So, now we know it was former Cubs hitting coach Gerald Perry's fault all along. And here we thought the blame belonged to the GM, manager, and players.
How silly of us.
Look, here's the proof: The Cubs call up Von Joshua from Iowa to replace Perry and, boom! The Cubs beat the Twins.
If that's not enough proof for you, the Cubs' offense exploding for three runs on eight hits should be all the evidence you need.
Alright, I'm being sarcastic. You caught me.
But hey, I'm the Cubs fan who isn't optimistic enough for some, so I was just trying to look at the bright side for a change.
But, unfortunately, you can't change a tiger's stripes.
Maybe it's because I'm a life-long Southsider, but I actually want my team to win. I'm not satisfied simply indulging in the ambiance and beer at Wrigley Field. I never understood the lure of the lovable losers thing either.
Meanwhile, the Cubbies struggle, and I'm told to have faith.
Don't worry, they'll turn it around. Everything is fine, they assure me.
Well, perhaps I'm watching a different game than some of you, but I see a club that can't hit. Apparently, Jim Hendry noticed this too, since he fired the hitting coach Sunday morning.
Wasn't it less than one year ago that Perry was receiving much of the credit for the Cubs new-found ability to get on base?
Now, I have no idea if Perry was a good coach or not.
But, like a manager, he's judged by how well the team is doing. For a hitting coach, that is measured by batting average, and the Cubs are hitting .246 as a team.
As the saying goes, you can't fire all the players, so goodbye, Mr. Perry.
Firing Gerald Perry is like applying a band-aid when a tourniquet is required. While it is certainly true that the Cubs' hitters haven't met expectations, isn't Lou Piniella really the batting coach?
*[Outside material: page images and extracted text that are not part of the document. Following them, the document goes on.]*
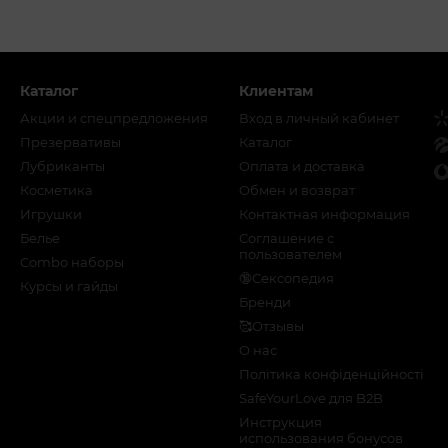
Каталог
Клиентам
Акции и спецпредложения
Вход в личный кабинет
Презервативы
Каталог
Лубриканты
Оплата и доставка
Косметика
Обмен и возврат
Игрушки
Контактная информация
Белье
Соглашение с
пользователем
Combo наборы
🔞Сексопедия
Курсы и гайды
Бренди
🥰Отзывы
О нас
Політика конфіденційності
SafeYourLove для B2B
Инструкция
использования бонусов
Look, it wasn't Perry's idea to go out and sign left-handed hitters just because they happen to hit left-handed, nor was it his suggestion to sign Milton Bradley.
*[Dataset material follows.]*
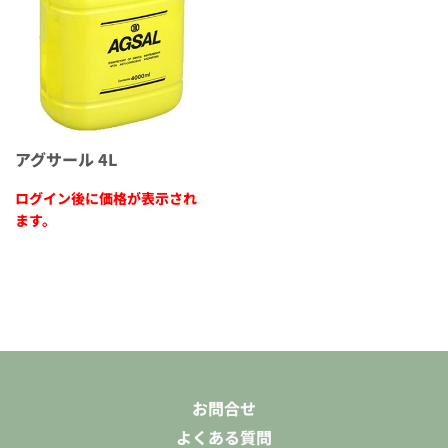
アグサール 4L
ログイン後に価格が表示され
ます。
お問合せ
よくある質問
Is it Perry's fault that Geo Soto came into camp fat and with a bum shoulder?
Should we blame Perry for having Derrek Lee as the No. 3 or 4 lineup option, when in reality, he's more likely a No. 6 or 7 hitter at this point?
And, shame on Perry for allowing Aramis Ramirez to get hurt.
The Cubs batted .278 last season—their best average in 71 years—while scoring an NL-leading 855 runs.
Shame on Perry for that too, I suppose.
What's next, blaming the Gatorade dispenser for the antics of Carlos Zambrano?
Spread the blame around Jim and Lou, and oh, by the way, don't forget to include yourselves, come to think of it.